I’ve been happily publishing away in both print and online journals, literary magazines and blogs, and I never once stopped to consider: Is someone plagiarizing my work?
Then I came across Diana Peterfreund’s insightful blog post, An Epidemic of Plagiarism in the Indie World.
It startled me.
Peterfreund summarizes the NPR and Fast Company plagiarism controversy involving stolen erotica and then highlights a more recent case uncovered by the romance review blog Dear Author.
According to Dear Author, indie writer Jordin Williams plagiarized works by Tammara Weber, Jamie McGuire and others.
And, get this, it turns out that Jordin Williams isn’t even a woman but a man publishing under various female names. Worse yet, this “Williams” stole work from free fanfiction sites.
Ironically, according to Peterfreund, the only reason “Williams” was caught was that one of the fanfiction stories he ripped off was plagiarized itself.
“No wonder poor Williams felt like he was the victim here,” Peterfreund wrote. “How was he to know his stolen work was already stolen?”
Peterfreund additionally cites a plagiarism incidence reported by Elizabeth Burns on the School Library Journal blog.
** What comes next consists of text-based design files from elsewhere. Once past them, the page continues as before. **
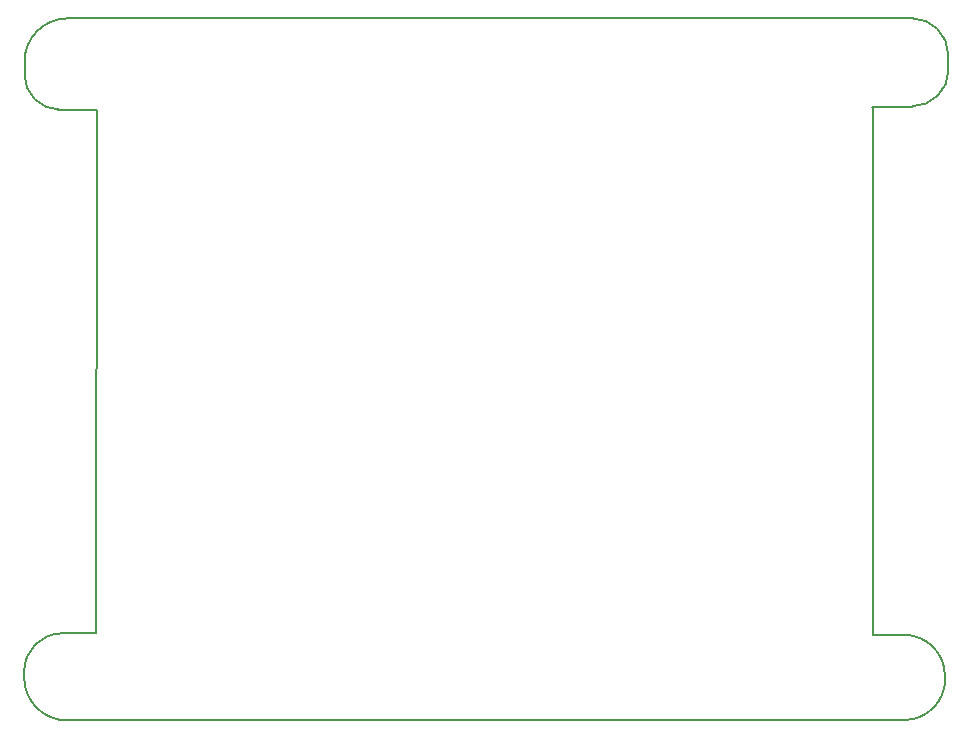
<source format=gbr>
G04 start of page 8 for group 6 idx 6 *
G04 Title: (unknown), outline *
G04 Creator: pcb 20140316 *
G04 CreationDate: Wed Jul  8 15:06:37 2015 UTC *
G04 For: frankenteddy *
G04 Format: Gerber/RS-274X *
G04 PCB-Dimensions (mil): 3270.00 2515.00 *
G04 PCB-Coordinate-Origin: lower left *
%MOIN*%
%FSLAX25Y25*%
%LNOUTLINE*%
%ADD51C,0.0070*%
G54D51*X300000Y10500D02*X19500D01*
X30000Y39500D02*X30400Y214100D01*
X18500Y39500D02*X30000D01*
X6000Y27000D02*Y24500D01*
X299500Y39000D02*X289200Y39100D01*
X20000Y244500D02*X302500D01*
X30400Y214100D02*X17200D01*
X6100Y231000D02*Y225500D01*
X301900Y215100D02*X288700D01*
X314000Y232500D02*Y227000D01*
X313000Y24000D02*Y26500D01*
X289000Y39102D02*Y215100D01*
X301900Y244500D02*G75*G02X314000Y232400I0J-12100D01*G01*
X314100Y227300D02*G75*G02X302000Y215200I-12100J0D01*G01*
X299300Y39000D02*G75*G02X312900Y25400I0J-13600D01*G01*
X313000Y24300D02*G75*G02X299300Y10600I-13700J0D01*G01*
X20500Y244500D02*G75*G03X6100Y230100I0J-14400D01*G01*
X17700Y214100D02*G75*G02X6100Y225700I0J11600D01*G01*
X18600Y39500D02*G75*G03X6000Y26900I0J-12600D01*G01*
Y24700D02*G75*G03X20200Y10500I14200J0D01*G01*
M02*

</source>
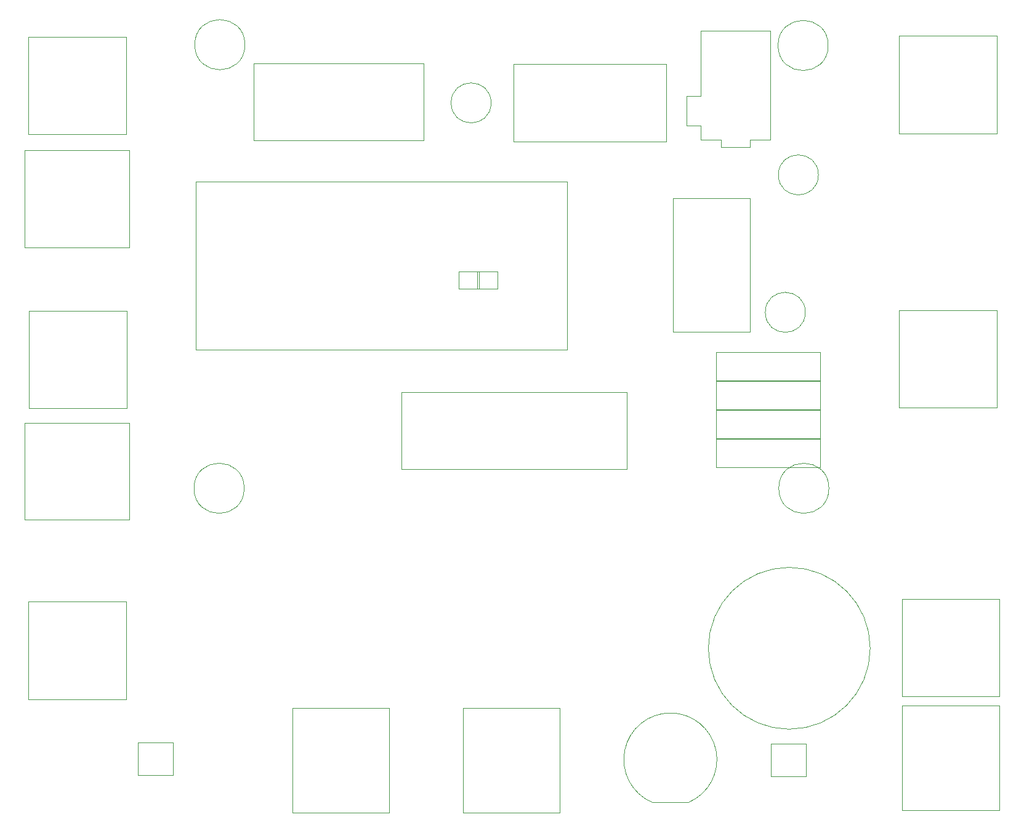
<source format=gbr>
G04 #@! TF.GenerationSoftware,KiCad,Pcbnew,(5.0.0)*
G04 #@! TF.CreationDate,2019-02-04T02:42:21+00:00*
G04 #@! TF.ProjectId,Maxime_Spikeling,4D6178696D655F5370696B656C696E67,rev?*
G04 #@! TF.SameCoordinates,Original*
G04 #@! TF.FileFunction,Other,User*
%FSLAX46Y46*%
G04 Gerber Fmt 4.6, Leading zero omitted, Abs format (unit mm)*
G04 Created by KiCad (PCBNEW (5.0.0)) date 02/04/19 02:42:21*
%MOMM*%
%LPD*%
G01*
G04 APERTURE LIST*
%ADD10C,0.050000*%
G04 APERTURE END LIST*
D10*
G04 #@! TO.C,*
X85160000Y-58300000D02*
X87910000Y-58300000D01*
X85160000Y-58300000D02*
X85160000Y-60700000D01*
X87910000Y-60700000D02*
X87910000Y-58300000D01*
X87910000Y-60700000D02*
X85160000Y-60700000D01*
X125200000Y-48250000D02*
X114650000Y-48250000D01*
X125200000Y-66600000D02*
X125200000Y-48250000D01*
X114650000Y-66600000D02*
X125200000Y-66600000D01*
X114650000Y-48250000D02*
X114650000Y-66600000D01*
X100070000Y-45910000D02*
X100070000Y-69060000D01*
X100070000Y-45910000D02*
X48980000Y-45910000D01*
X48980000Y-69060000D02*
X100070000Y-69060000D01*
X48980000Y-69050000D02*
X48980000Y-45910000D01*
G04 #@! TO.C,Digital In 1*
X39410000Y-39410000D02*
X25990000Y-39410000D01*
X39410000Y-39410000D02*
X39410000Y-25990000D01*
X25990000Y-25990000D02*
X25990000Y-39410000D01*
X25990000Y-25990000D02*
X39410000Y-25990000D01*
G04 #@! TO.C,Digital In 2*
X39510000Y-77110000D02*
X26090000Y-77110000D01*
X39510000Y-77110000D02*
X39510000Y-63690000D01*
X26090000Y-63690000D02*
X26090000Y-77110000D01*
X26090000Y-63690000D02*
X39510000Y-63690000D01*
G04 #@! TO.C,Analog In*
X39410000Y-117110000D02*
X25990000Y-117110000D01*
X39410000Y-117110000D02*
X39410000Y-103690000D01*
X25990000Y-103690000D02*
X25990000Y-117110000D01*
X25990000Y-103690000D02*
X39410000Y-103690000D01*
G04 #@! TO.C,Stimulus*
X159510000Y-116710000D02*
X146090000Y-116710000D01*
X159510000Y-116710000D02*
X159510000Y-103290000D01*
X146090000Y-103290000D02*
X146090000Y-116710000D01*
X146090000Y-103290000D02*
X159510000Y-103290000D01*
G04 #@! TO.C,Digital Out*
X159110000Y-77010000D02*
X145690000Y-77010000D01*
X159110000Y-77010000D02*
X159110000Y-63590000D01*
X145690000Y-63590000D02*
X145690000Y-77010000D01*
X145690000Y-63590000D02*
X159110000Y-63590000D01*
G04 #@! TO.C,Analog Out*
X159110000Y-39310000D02*
X145690000Y-39310000D01*
X159110000Y-39310000D02*
X159110000Y-25890000D01*
X145690000Y-25890000D02*
X145690000Y-39310000D01*
X145690000Y-25890000D02*
X159110000Y-25890000D01*
G04 #@! TO.C,*
X92700000Y-29750000D02*
X92700000Y-40450000D01*
X113700000Y-29750000D02*
X92700000Y-29750000D01*
X113700000Y-40450000D02*
X113700000Y-29750000D01*
X92700000Y-40450000D02*
X113700000Y-40450000D01*
X55750000Y-27100000D02*
G75*
G03X55750000Y-27100000I-3450000J0D01*
G01*
G04 #@! TO.C,Speaker*
X141725000Y-110100000D02*
G75*
G03X141725000Y-110100000I-11125000J0D01*
G01*
G04 #@! TO.C,Mode*
X111740000Y-131290000D02*
X116760000Y-131290000D01*
X116759999Y-131290000D02*
G75*
G03X111740000Y-131290000I-2509999J5890000D01*
G01*
G04 #@! TO.C,Vm*
X85750000Y-132750000D02*
X99050000Y-132750000D01*
X99050000Y-132750000D02*
X99050000Y-118350000D01*
X99050000Y-118350000D02*
X85750000Y-118350000D01*
X85750000Y-118350000D02*
X85750000Y-132750000D01*
G04 #@! TO.C,*
X62250000Y-132750000D02*
X75550000Y-132750000D01*
X75550000Y-132750000D02*
X75550000Y-118350000D01*
X75550000Y-118350000D02*
X62250000Y-118350000D01*
X62250000Y-118350000D02*
X62250000Y-132750000D01*
X136050000Y-88100000D02*
G75*
G03X136050000Y-88100000I-3450000J0D01*
G01*
X55650000Y-88100000D02*
G75*
G03X55650000Y-88100000I-3450000J0D01*
G01*
X135950000Y-27200000D02*
G75*
G03X135950000Y-27200000I-3450000J0D01*
G01*
X77250000Y-74900000D02*
X77250000Y-85450000D01*
X108300000Y-74900000D02*
X77250000Y-74900000D01*
X108300000Y-85450000D02*
X108300000Y-74900000D01*
X77250000Y-85450000D02*
X108300000Y-85450000D01*
X56950000Y-29700000D02*
X56950000Y-40250000D01*
X80350000Y-29700000D02*
X56950000Y-29700000D01*
X80350000Y-40250000D02*
X80350000Y-29700000D01*
X56950000Y-40250000D02*
X80350000Y-40250000D01*
G04 #@! TO.C,J8*
X41050000Y-123050000D02*
X41050000Y-127550000D01*
X41050000Y-127550000D02*
X45900000Y-127550000D01*
X45900000Y-127550000D02*
X45900000Y-123050000D01*
X45900000Y-123050000D02*
X41050000Y-123050000D01*
G04 #@! TO.C,10 k\03A9*
X134850000Y-81250000D02*
X134850000Y-77350000D01*
X134850000Y-77350000D02*
X120560000Y-77350000D01*
X120560000Y-77350000D02*
X120560000Y-81250000D01*
X120560000Y-81250000D02*
X134850000Y-81250000D01*
G04 #@! TO.C,*
X134840000Y-81350000D02*
X120550000Y-81350000D01*
X134840000Y-85250000D02*
X134840000Y-81350000D01*
X120550000Y-85250000D02*
X134840000Y-85250000D01*
X120550000Y-81350000D02*
X120550000Y-85250000D01*
X146150000Y-132350000D02*
X159450000Y-132350000D01*
X159450000Y-132350000D02*
X159450000Y-117950000D01*
X159450000Y-117950000D02*
X146150000Y-117950000D01*
X146150000Y-117950000D02*
X146150000Y-132350000D01*
G04 #@! TO.C,Synapse 1*
X39850000Y-41650000D02*
X25450000Y-41650000D01*
X39850000Y-54950000D02*
X39850000Y-41650000D01*
X25450000Y-54950000D02*
X39850000Y-54950000D01*
X25450000Y-41650000D02*
X25450000Y-54950000D01*
G04 #@! TO.C,Synapse 2*
X39850000Y-79150000D02*
X25450000Y-79150000D01*
X39850000Y-92450000D02*
X39850000Y-79150000D01*
X25450000Y-92450000D02*
X39850000Y-92450000D01*
X25450000Y-79150000D02*
X25450000Y-92450000D01*
G04 #@! TO.C,1 uF*
X134600000Y-45000000D02*
G75*
G03X134600000Y-45000000I-2750000J0D01*
G01*
X89600000Y-35100000D02*
G75*
G03X89600000Y-35100000I-2750000J0D01*
G01*
G04 #@! TO.C,LED*
X128050000Y-123250000D02*
X128050000Y-127750000D01*
X128050000Y-127750000D02*
X132900000Y-127750000D01*
X132900000Y-127750000D02*
X132900000Y-123250000D01*
X132900000Y-123250000D02*
X128050000Y-123250000D01*
G04 #@! TO.C,*
X134840000Y-73350000D02*
X120550000Y-73350000D01*
X134840000Y-77250000D02*
X134840000Y-73350000D01*
X120550000Y-77250000D02*
X134840000Y-77250000D01*
X120550000Y-73350000D02*
X120550000Y-77250000D01*
G04 #@! TO.C,1 nF*
X132800000Y-63900000D02*
G75*
G03X132800000Y-63900000I-2750000J0D01*
G01*
G04 #@! TO.C,10 \03A9*
X120560000Y-73250000D02*
X134850000Y-73250000D01*
X120560000Y-69350000D02*
X120560000Y-73250000D01*
X134850000Y-69350000D02*
X120560000Y-69350000D01*
X134850000Y-73250000D02*
X134850000Y-69350000D01*
G04 #@! TO.C,5V*
X118450000Y-25200000D02*
X127950000Y-25200000D01*
X118450000Y-34200000D02*
X118450000Y-25200000D01*
X116450000Y-34200000D02*
X118450000Y-34200000D01*
X116450000Y-38200000D02*
X116450000Y-34200000D01*
X118450000Y-38200000D02*
X116450000Y-38200000D01*
X118450000Y-40200000D02*
X118450000Y-38200000D01*
X121200000Y-40200000D02*
X118450000Y-40200000D01*
X121200000Y-41200000D02*
X121200000Y-40200000D01*
X125200000Y-41200000D02*
X121200000Y-41200000D01*
X125200000Y-40200000D02*
X125200000Y-41200000D01*
X127700000Y-40200000D02*
X125200000Y-40200000D01*
X127950000Y-40200000D02*
X127950000Y-25200000D01*
X127700000Y-40200000D02*
X127950000Y-40200000D01*
G04 #@! TO.C,*
X90450000Y-60700000D02*
X87700000Y-60700000D01*
X90450000Y-60700000D02*
X90450000Y-58300000D01*
X87700000Y-58300000D02*
X87700000Y-60700000D01*
X87700000Y-58300000D02*
X90450000Y-58300000D01*
G04 #@! TD*
M02*

</source>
This time, so-called writer Jessica Beckwith was halted in the middle of a success blog tour after it was discovered that all of her work (all of it!) had been swiped from thirteen authors on Fictionpress.
“Each ‘author,'” Peterfreund writes, “was in fact merely a cover name and identity … for a person who was making money on Amazon by duping unsuspecting readers into reading fanfiction or other stories they could find on the net for free — stories that do not belong to them.”
Worse yet, this practice is advertised on marketing sites (Warrior Forum is one) as means of making quick money. Forum posters actually brag about it.
“These are not a few isolated ‘plagiarism’ cases,” Peterfreund writes. “These are not people who so desperately want to be writers that they are stealing other people’s words. These are not writers at all. They are actually more like book pirates.”
What chilled me, however, was what Peterfreund writes at the end of her article.
“Your work is being plagiarized right now on a fanfiction site or copied on a pirate site somewhere. I absolutely guarantee it.”
I can’t stop thinking about this. I can’t stop thinking about someone stealing my work, changing a few details and selling it on Amazon for less than what my publisher charges. The work I sweated and agonized over, the work that I spent years refining and editing, the work that belongs to me, that is me, could at this very moment be selling for another name by some sleazy little (excuse my French) fucker too damned lazy to get a real job and make his/her own money.
This bothered me so much last name that I browsed through Amazon selections looking for work similar to mine, frantically clicking and reading excerpts until I finally collapsed in the chair. It’s almost impossible for an author to discover if his or her work has been stolen.
And that is the scariest part of all.